For any sort of face morphing, it makes more sense to compute a triangulation on an intermidate shape rather than one of the original images.

Before computing a completely fluid warp from my face to another, it is simply to consider the Mid-Face. To do this, I implement an inverse warping algorithm. This works by:

- Calculate the weighted mean shape of the points, where t = 0.5: (t)points1 + (t-1)points2
- Compute a Delauny triangulation using these mean points.
- For each resulting triangule, compute two affine tranformations from the average triangle to the corresponding triangle in image 1 and the corresponding triangle in image 2.
- Interpolate using the transformed coordinates to two corresponding pixel intensities.
- Average (crossdissolve) the points and copy them to the new image, tf = 0.5: (tf)pixel1 + (tf-1)pixel2

To create a morph sequence, I just run the same inverse warping algorithm that produced the mean face, but taking care to adjust the warping fraction t and the crossdissolve fraction tf to vary (45 values evenly space from [0, 1]). I then took each of the resulting 45 frames and made a gif with them. Below are the results:

Creating the mean face of a population is similiar to the previous two parts. It only required keeping track of more images and more affine transformations. For this part, I took the average of all the points in the Danes image database as the average shape, and the average pixel intensites for my crossdissolve. Below is my calculated mean face:

I also decided to warp the 1st and the 20th image in the database back into the population mean face:

And finally, I project my own face onto the average geometery of the mean Danes face and show the resulting midface, effectively changing my ethnicity:

Using the mean face computing from the previous part, I can also create caricatures by extrapolating using values for the warp fraction out of the range(0, 1). Below are the results of my algorithm:

The results do not look as good as I had hoped. As I extrapolate further from initial bounds of the morph, certain things such as a lighting, the angle of my eyes, as well as the roundess of my face become more apparaent, as these are features that were present in the Danes Database. Perhaps if I had choosen a different picture or a more similiar population, things might have been better. However, I am still satisfied with the results.
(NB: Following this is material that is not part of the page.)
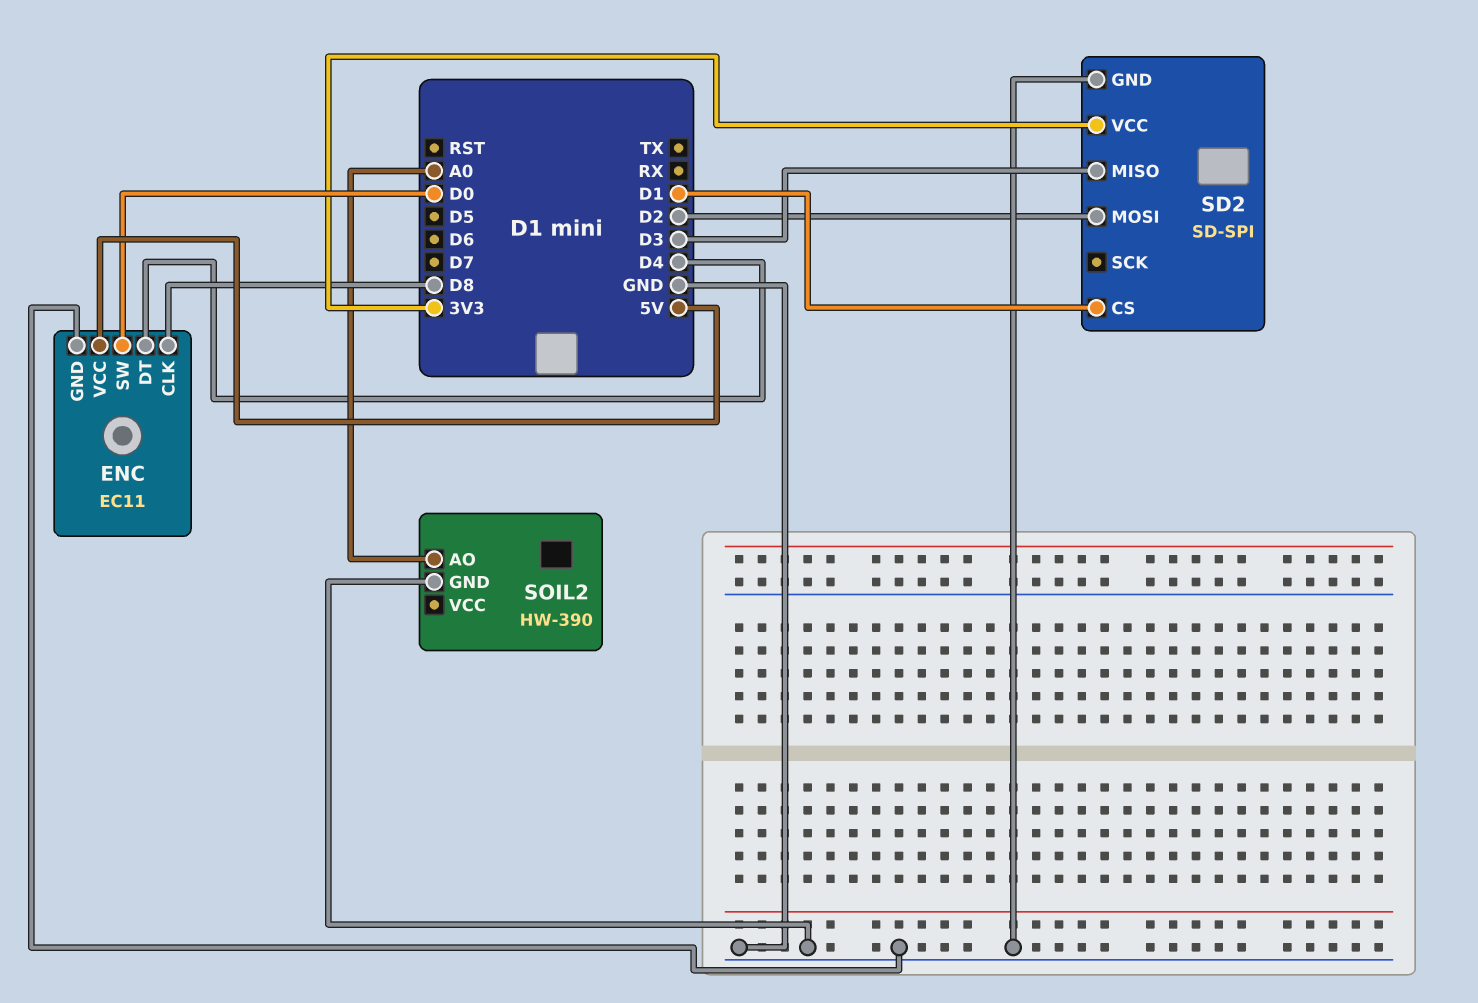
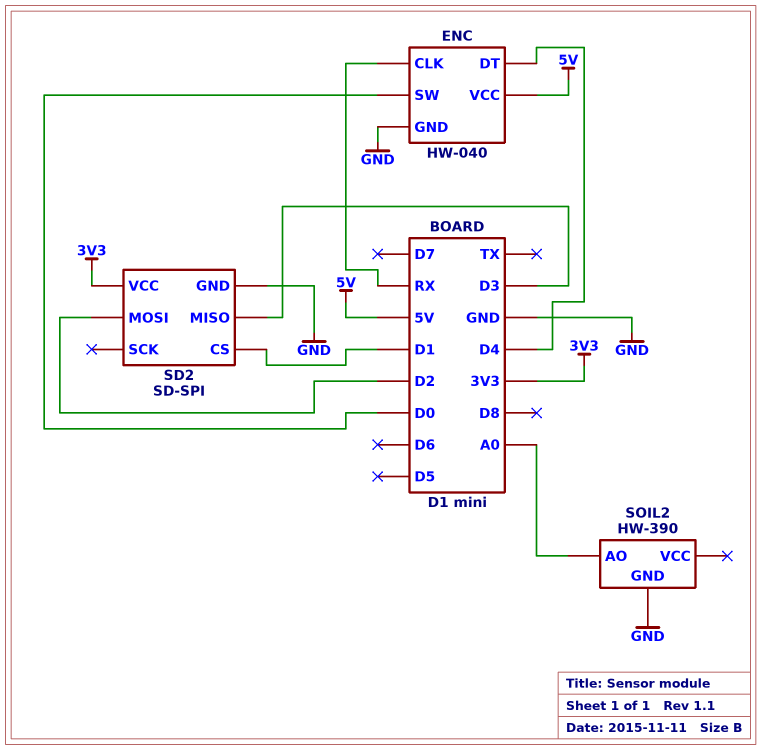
ENC: EC11 -> HW-040
ENC pin CLK: D8 -> RX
In part 3, I previously performed an inverse warp and cross-dissolve to the Danes Image DataBase (both males and females), which effectively changed my ethnicity:

However, I did not look at the results of apply an inverse warp and cross-dissolve individually. Below I display the only results from the inverse warp, which gives me the average shape, and the cross-dissolve, which gives me the average apperance:

Funnily enough, the cross-dissolve ended up looking better than the combination of the inverse warp and cross dissolve (despite not being the average object). This really just goes to show the allignment of the images really does effect results.